I am 100% aware that my situation is far from the worst case scenario, but over here in my own little pit of despair, it hurts. It feels like my life is being run by this disease and I don't want it to. I've had enough of being in the unknown about my own health. It's possibly the most annoying situation I've ever been in, and I grew up with an older brother! Yeah, this is even more annoying than him kicking my shins under the dinner table every night for three years. My level of annoyance has flown off the scale that my brother sits on!

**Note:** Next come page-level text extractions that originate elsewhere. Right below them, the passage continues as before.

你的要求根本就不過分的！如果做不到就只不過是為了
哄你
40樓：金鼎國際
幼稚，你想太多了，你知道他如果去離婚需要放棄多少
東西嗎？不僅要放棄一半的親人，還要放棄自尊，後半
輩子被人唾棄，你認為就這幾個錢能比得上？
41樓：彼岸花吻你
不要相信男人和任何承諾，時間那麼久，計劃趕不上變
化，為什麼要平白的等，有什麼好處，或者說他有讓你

It's nobody's fault that I've been put in this situation but at the moment, it feels like the world has a Vendetta against me. Why is this world making it so difficult for me to be able to do everything an eighteen year old should be able to do? I don’t have the energy at the end of the day to go out and party, I struggle keeping my eyes open for an entire day at school (and that’s only six hours- that’s a quarter of the day) I should be able to keep my eyes open for six hours! I want to be able to go on holiday with my friends and not have to worry about needing to go to the hospital and having to take all of my medications with me through customs- which is extremely hard to do with the amount of Codine that I get prescribed! Going out for a meal is even difficult if it’s to a restaurant that I have never been to before, not knowing if the food was going I have an explosive reaction in my intestine, making me really sick.  Basically, I’m a ninety year old lady, doing ninety year old lady things. I have two naps a day usually, I go to bed at 8 o’clcok, probably watched the majority of films on Netflix due to me not being able to get off the sofa and I drink tea all day. Some may think that sounds like I’m living the perfect life, trust me, it gets super boring.

I JUST WANT MY NON-INFECTED COLON BACK!!!